Text provided Start Marker

The masthead under which the coverage appeared was different than than of today but similar and familiar as well. Today’s masthead states that the paper is “The Voice of Vermilion Parish, The Most Cajun Place on Earth”. In those days it merely said: “ABBEVILLE MERIDIONALOLDEST CONTINUOUS BUSINESS IN VERMILION PARISH ABBEVILLE, LOUISIANA, SATURDAY, FEBRUARY 19, 1949 LEADING NEWSPAPER OF VERMILION PARISH SINOE 1856 NO; 8 “

   

There were two articles on the front page in that issue but deeper inside was an extravagant full page pictorial spread that told readers it would be at the Dixie Theater from the next day, Sunday, February 20, 1949 to the following Thursday. The newspaper also had a regular advertisement for its films which showed too mainstream films playing as a double feature on Friday and Saturday which were its biggest money making days. That same advertisement did however give the “Southern Premiere” of Louisiana Story bigger billing than either of the other two films. But in addition to being extravagant for such a spread in this particular paper it has the following telling lines on the side among others:|

Showing In The South A GEM! Abbeville has been chosen as the “Premiere City for this great film, LOUISIANA STORY, because it was filmed here and stars Vermilion Parish people. It’s- film is the everyday story your friends and your relatives.

Text provided End Marker

● Exercise description:
In the newspaper text, why was Abbeville chosen as the "Premiere City" for Louisiana Story? Please answer in one to three sentences.

Dataset Start Marker

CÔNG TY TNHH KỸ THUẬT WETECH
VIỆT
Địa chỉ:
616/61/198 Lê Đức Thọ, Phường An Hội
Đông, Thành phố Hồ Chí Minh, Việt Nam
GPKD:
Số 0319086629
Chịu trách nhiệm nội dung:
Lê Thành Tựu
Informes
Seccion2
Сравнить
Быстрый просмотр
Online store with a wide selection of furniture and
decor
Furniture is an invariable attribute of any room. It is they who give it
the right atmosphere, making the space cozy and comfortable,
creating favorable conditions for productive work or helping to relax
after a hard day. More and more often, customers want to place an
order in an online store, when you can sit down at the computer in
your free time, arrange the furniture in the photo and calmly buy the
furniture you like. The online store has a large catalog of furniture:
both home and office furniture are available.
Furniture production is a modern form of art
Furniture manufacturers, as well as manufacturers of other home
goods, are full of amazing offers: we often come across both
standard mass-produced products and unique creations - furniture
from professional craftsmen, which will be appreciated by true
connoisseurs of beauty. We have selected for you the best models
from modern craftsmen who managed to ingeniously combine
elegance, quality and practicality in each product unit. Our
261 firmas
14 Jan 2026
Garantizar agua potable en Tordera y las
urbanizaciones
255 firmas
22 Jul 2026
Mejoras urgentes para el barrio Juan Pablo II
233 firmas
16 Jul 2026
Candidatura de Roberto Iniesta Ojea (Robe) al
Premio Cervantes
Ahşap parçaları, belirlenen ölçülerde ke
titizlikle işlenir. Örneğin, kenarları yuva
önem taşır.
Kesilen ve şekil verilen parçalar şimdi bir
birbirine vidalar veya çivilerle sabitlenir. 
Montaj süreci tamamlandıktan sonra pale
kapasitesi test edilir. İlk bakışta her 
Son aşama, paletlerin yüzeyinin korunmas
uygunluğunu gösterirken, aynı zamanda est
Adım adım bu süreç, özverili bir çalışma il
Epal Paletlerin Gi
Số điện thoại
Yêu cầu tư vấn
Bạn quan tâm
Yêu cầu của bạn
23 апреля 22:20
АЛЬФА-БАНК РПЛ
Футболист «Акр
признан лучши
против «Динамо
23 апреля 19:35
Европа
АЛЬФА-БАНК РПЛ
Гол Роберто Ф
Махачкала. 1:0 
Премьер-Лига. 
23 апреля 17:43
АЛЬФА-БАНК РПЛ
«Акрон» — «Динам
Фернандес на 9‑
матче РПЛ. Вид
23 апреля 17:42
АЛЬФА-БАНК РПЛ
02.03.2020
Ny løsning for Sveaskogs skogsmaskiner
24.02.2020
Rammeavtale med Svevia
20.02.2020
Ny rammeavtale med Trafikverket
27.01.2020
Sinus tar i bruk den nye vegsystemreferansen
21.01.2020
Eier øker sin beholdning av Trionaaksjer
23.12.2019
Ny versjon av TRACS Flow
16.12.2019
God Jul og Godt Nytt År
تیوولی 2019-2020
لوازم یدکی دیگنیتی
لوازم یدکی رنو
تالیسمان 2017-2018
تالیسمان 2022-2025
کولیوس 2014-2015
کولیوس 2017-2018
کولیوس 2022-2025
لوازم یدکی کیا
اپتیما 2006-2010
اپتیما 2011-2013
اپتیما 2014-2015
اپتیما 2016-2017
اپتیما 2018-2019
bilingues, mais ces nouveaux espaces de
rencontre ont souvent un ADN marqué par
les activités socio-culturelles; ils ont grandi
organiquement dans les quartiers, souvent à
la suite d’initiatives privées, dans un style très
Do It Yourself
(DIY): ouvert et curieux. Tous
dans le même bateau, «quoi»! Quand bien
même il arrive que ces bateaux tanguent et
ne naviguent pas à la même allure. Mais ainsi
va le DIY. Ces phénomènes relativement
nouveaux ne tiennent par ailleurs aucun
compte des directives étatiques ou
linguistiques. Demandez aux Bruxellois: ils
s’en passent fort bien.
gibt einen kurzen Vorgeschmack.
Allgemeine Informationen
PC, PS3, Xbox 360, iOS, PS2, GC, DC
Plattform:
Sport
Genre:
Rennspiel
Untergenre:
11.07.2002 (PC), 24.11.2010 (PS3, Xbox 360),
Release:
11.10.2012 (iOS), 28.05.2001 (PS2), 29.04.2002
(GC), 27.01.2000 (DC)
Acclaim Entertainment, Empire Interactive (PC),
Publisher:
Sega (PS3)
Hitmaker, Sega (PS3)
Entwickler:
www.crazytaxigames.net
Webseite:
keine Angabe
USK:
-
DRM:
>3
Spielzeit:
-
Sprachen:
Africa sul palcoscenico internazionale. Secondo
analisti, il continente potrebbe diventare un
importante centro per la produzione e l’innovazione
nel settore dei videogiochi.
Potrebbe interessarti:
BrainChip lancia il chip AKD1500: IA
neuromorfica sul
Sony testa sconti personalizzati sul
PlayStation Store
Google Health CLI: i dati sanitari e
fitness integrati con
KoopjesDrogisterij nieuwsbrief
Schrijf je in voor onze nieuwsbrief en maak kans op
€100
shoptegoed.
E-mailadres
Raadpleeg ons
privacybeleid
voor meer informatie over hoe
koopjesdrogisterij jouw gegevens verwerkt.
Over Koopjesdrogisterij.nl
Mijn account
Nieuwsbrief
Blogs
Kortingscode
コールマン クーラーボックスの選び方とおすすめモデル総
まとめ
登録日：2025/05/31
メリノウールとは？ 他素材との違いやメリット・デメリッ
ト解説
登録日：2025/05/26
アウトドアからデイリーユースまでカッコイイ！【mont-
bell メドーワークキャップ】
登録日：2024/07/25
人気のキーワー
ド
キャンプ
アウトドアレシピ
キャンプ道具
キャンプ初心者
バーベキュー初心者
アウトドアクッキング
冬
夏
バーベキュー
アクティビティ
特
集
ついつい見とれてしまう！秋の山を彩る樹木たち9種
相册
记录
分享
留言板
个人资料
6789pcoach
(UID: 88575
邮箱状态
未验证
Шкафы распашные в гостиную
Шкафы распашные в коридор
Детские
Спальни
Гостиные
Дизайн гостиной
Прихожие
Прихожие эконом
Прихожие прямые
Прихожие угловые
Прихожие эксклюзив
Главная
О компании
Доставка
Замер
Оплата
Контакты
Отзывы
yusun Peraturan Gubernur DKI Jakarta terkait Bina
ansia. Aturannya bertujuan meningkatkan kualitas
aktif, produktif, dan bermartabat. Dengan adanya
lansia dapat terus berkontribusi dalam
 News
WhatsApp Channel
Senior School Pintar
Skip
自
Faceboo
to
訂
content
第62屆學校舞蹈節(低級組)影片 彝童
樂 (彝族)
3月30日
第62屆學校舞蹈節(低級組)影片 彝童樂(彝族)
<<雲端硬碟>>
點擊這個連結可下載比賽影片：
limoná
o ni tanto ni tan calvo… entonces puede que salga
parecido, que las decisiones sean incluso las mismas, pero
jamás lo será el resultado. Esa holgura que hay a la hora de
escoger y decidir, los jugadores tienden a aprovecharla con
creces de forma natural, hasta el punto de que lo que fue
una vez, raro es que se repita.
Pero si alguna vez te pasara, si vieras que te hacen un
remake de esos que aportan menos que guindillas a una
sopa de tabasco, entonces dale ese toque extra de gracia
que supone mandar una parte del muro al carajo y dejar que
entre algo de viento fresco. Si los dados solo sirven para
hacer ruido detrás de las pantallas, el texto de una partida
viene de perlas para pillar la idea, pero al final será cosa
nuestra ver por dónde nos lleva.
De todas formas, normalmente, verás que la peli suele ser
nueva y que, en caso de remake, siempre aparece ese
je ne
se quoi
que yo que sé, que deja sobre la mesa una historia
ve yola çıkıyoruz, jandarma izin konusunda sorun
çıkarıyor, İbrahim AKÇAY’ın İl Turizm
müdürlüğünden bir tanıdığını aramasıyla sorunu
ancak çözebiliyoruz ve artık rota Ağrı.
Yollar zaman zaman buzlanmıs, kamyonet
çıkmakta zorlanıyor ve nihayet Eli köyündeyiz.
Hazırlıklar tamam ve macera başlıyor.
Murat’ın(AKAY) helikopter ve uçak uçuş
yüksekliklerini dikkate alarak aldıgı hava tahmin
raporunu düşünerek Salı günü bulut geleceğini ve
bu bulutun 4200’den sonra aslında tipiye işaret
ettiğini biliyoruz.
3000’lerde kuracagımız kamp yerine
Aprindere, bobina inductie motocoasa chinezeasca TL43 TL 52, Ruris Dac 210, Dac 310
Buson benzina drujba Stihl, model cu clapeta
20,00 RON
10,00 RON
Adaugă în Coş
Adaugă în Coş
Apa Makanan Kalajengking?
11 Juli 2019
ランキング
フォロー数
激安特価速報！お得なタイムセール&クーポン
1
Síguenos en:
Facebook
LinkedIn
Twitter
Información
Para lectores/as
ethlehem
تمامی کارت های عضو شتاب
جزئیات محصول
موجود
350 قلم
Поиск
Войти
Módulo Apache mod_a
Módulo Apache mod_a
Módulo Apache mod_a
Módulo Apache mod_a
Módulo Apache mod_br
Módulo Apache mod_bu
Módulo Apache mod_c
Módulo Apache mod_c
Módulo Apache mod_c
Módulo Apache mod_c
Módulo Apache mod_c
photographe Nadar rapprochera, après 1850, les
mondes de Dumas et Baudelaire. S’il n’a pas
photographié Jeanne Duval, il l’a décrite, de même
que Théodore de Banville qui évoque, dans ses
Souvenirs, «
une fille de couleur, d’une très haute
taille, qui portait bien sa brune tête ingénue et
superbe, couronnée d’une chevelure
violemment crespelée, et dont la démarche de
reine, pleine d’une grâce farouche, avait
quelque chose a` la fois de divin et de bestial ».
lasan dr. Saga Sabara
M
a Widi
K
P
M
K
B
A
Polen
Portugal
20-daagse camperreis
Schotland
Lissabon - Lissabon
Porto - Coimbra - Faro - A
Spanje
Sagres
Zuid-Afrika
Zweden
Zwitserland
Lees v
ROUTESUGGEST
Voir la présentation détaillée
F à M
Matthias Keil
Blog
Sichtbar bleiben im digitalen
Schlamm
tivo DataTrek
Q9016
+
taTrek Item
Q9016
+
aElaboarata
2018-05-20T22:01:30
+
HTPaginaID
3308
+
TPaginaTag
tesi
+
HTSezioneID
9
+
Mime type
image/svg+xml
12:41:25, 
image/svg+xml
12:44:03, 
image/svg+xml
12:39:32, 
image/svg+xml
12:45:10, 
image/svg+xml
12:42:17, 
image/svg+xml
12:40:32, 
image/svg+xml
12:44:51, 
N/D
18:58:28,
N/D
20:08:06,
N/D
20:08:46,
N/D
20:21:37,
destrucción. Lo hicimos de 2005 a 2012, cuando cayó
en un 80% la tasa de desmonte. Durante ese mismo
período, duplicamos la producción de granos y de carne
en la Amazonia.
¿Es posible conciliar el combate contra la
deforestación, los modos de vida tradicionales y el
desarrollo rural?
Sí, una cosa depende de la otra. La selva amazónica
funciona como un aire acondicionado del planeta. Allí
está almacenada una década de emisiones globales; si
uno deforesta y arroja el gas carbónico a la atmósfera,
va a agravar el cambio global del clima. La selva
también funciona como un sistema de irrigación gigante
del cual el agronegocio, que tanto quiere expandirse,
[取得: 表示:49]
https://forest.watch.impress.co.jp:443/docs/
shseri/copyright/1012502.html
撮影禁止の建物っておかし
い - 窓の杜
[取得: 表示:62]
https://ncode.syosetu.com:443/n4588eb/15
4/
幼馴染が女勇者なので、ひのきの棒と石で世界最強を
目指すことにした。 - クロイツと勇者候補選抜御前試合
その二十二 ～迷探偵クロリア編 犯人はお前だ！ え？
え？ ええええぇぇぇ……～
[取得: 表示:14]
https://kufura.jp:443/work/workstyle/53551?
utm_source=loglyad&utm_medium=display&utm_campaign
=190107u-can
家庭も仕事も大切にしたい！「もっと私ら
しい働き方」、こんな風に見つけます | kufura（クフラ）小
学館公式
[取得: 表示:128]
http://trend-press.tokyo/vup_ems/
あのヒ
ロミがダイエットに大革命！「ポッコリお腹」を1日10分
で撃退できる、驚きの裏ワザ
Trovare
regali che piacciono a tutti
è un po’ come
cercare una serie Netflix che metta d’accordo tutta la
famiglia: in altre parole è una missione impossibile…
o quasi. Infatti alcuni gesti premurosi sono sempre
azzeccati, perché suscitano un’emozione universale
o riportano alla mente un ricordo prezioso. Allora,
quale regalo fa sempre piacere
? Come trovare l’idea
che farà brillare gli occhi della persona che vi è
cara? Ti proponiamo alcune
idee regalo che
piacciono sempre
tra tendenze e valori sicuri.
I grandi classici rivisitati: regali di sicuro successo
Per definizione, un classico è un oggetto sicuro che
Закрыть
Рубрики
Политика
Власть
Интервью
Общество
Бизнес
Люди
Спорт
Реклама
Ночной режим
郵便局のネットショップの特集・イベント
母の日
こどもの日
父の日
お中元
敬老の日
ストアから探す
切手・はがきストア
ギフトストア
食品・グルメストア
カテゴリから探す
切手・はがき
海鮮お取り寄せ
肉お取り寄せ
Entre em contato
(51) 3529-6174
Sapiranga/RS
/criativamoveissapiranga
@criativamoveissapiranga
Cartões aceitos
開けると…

Dataset End Marker

● Answer space:
Abbeville was chosen as the "Premiere City" because the film was made there and its stars are Vermilion Parish people.